1. Just Listen.
This step could be the easy one, if it weren’t for all that pesky emotional baggage we carry around as parents. When you see your child experience social pain, it brings back issues and challenges from your own past. When the emotional area of our brain gets activated we are more apt to engage in any number of unhelpful behaviors, including jumping in prematurely, interrupting, offering unsolicited advice and trying to control/fix the outcome of the situation.
2. Empathize
This piece is utterly important. Why? Not only will empathizing with your child strengthen your relationship, feeling heard and understood is the conduit of moving your child from their emotion brain (amygdala) to their more rational problem-solving brain (pre-frontal cortex). It’s also the key piece that humans need to go from emotionally stuck to feeling heard and understood which allows us to move on and work through the situation.
3. Ask questions.
Great questions are the beginning of great conversations. When you approach your child’s situation with an open and curious mind you can ask questions that will help you to gain insight to what’s underneath her struggles and how to get to the heart of the situation. Some great open-ended questions to ask are:
- What bothered you most about what happened?
- How did it feel when that happened? How do you think they may have been feeling?
- If you could go back and have a ‘do-over’ what would you do differently?
4. Invite problem-solving.
Far and away the best thing you can do as a parent when helping your child solve friendship problems is to give your child the skills to initiate and engage in active problem-solving. Working through our emotions is key, but we also don’t want to stay stuck in the land of ‘the feels’ forever.
By initiating a conversation on how your child wants to move forward gets them to critically think about what might make things less stressful next time their friend leaves them out or takes something without asking.
5. Offer insights.
Someday, my honest hope is that communication and problem-solving skills are universally taught in schools (shocking coming from a therapist I know). How can we be shocked to see children as young as preschoolers engaging in relational aggression when we don’t give our kids the framework they need to solve friendship problems?
Your kids love hearing stories about you versus getting lectured. Discuss a time you had to work something out with a co-worker or sibling and the related challenges/successes that followed. A great mini-framework to offer your child covers basic communication and conflict resolution skills:
- It’s ok to take time to cool down. It’s not always possible to work through everything in that very moment. Taking a break for emotions to settle can be a wise choice.
- The power of ‘I statements’. When things get heated with a friend let your child know it will be much more effective to express how he is feeling as opposed to accusatory statements that lead with ‘You’. For example, “I feel left out when you don’t ask me to play tag”.

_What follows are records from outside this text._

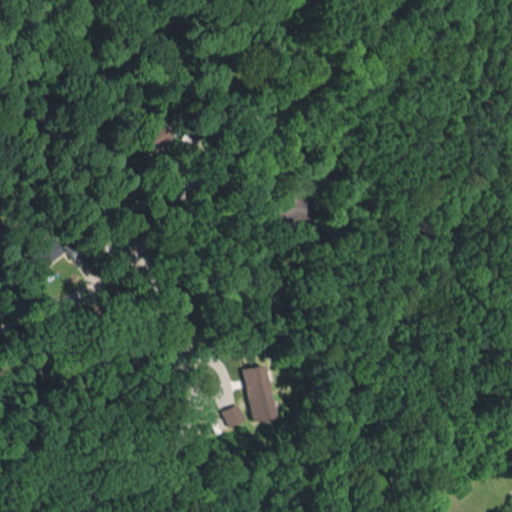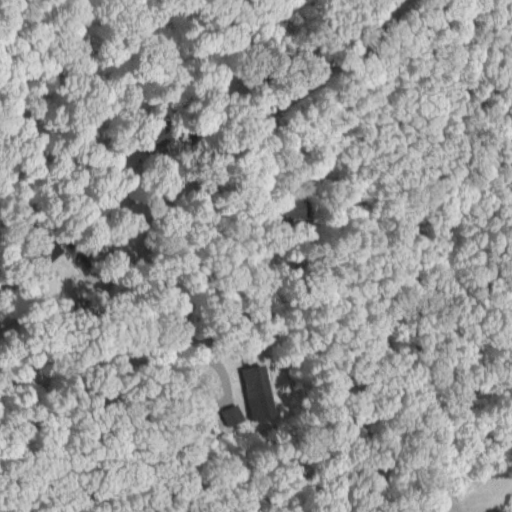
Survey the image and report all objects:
building: (149, 136)
road: (201, 179)
building: (284, 210)
building: (42, 253)
road: (188, 387)
building: (252, 392)
building: (226, 415)
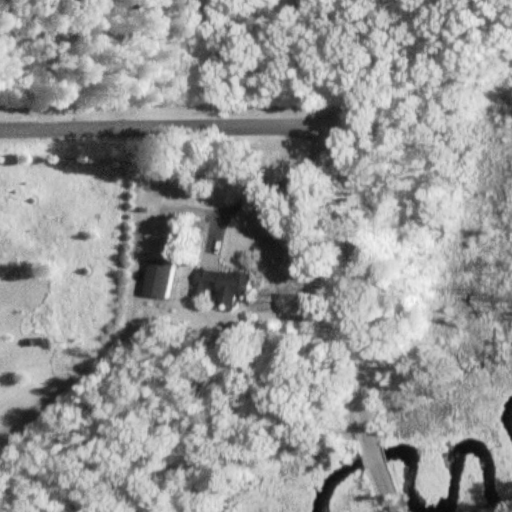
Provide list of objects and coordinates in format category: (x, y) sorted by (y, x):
road: (48, 60)
road: (174, 125)
road: (261, 187)
road: (348, 215)
building: (159, 279)
building: (222, 284)
road: (371, 448)
road: (383, 490)
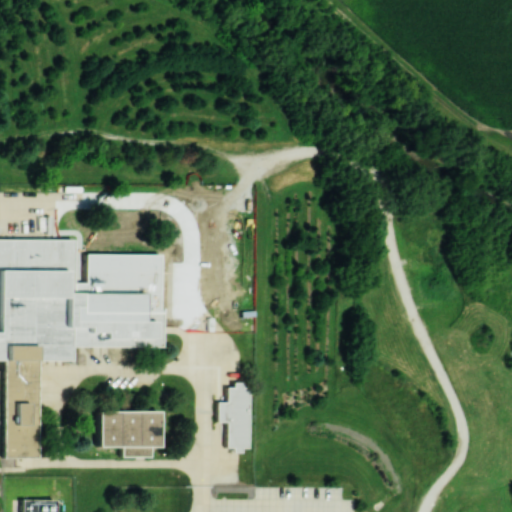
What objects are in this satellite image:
crop: (454, 46)
river: (371, 115)
building: (48, 329)
road: (76, 371)
building: (231, 415)
building: (125, 430)
building: (34, 505)
road: (11, 506)
road: (286, 508)
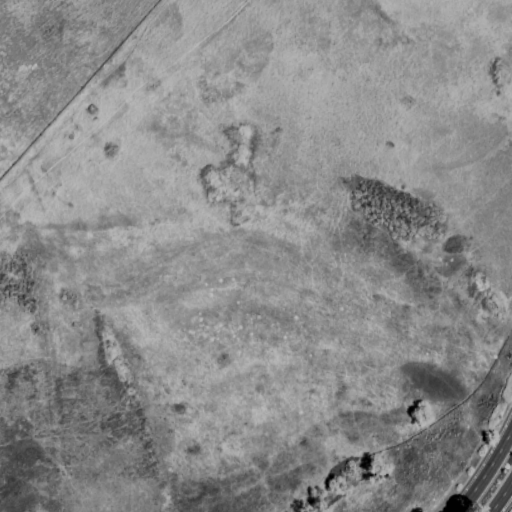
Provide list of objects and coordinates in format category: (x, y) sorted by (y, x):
road: (486, 470)
road: (501, 495)
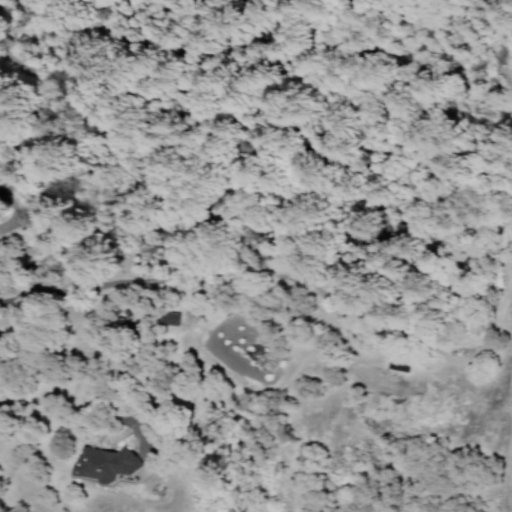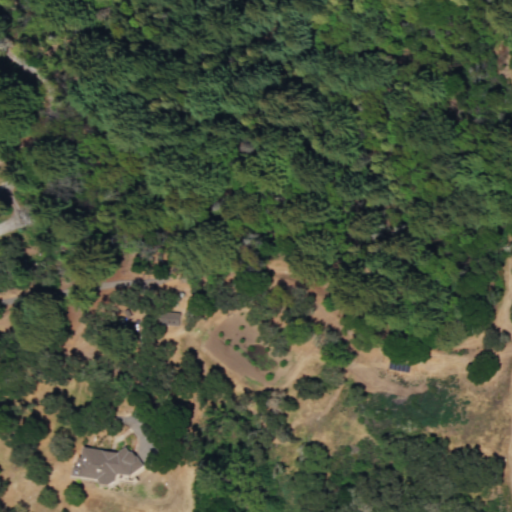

- We respect our friends by listening. Ask your child how they feel when they are listened to vs when they are ignored, which will drive home the importance of offering that same respect to their friends.
- Team up to work it out. Remind your child her and her friend are on the same team. When each is able to listen, empathize and express their emotions working out a compromise will usually follow.
6. Trust your child.
Despite any uncomfortable feelings you may have regarding your child’s peer conflicts, it’s essential you step back and allow your child the time and space to proceed as they wish with their peer relationships.
My daughter continued to talk about Annie and their severed friendship for weeks. I had listened, empathized and offered feedback but my daughter still didn’t have the confidence to approach her old friend.
Then one day after school she got into the van and nonchalantly mentioned, “oh mom I played with Annie in gym, we talked about it and now we’re friends again.” It certainly wasn’t on my timetable (Annie’s family are good family friends of ours), but she did put into place the important concepts we talked about when she was fully ready.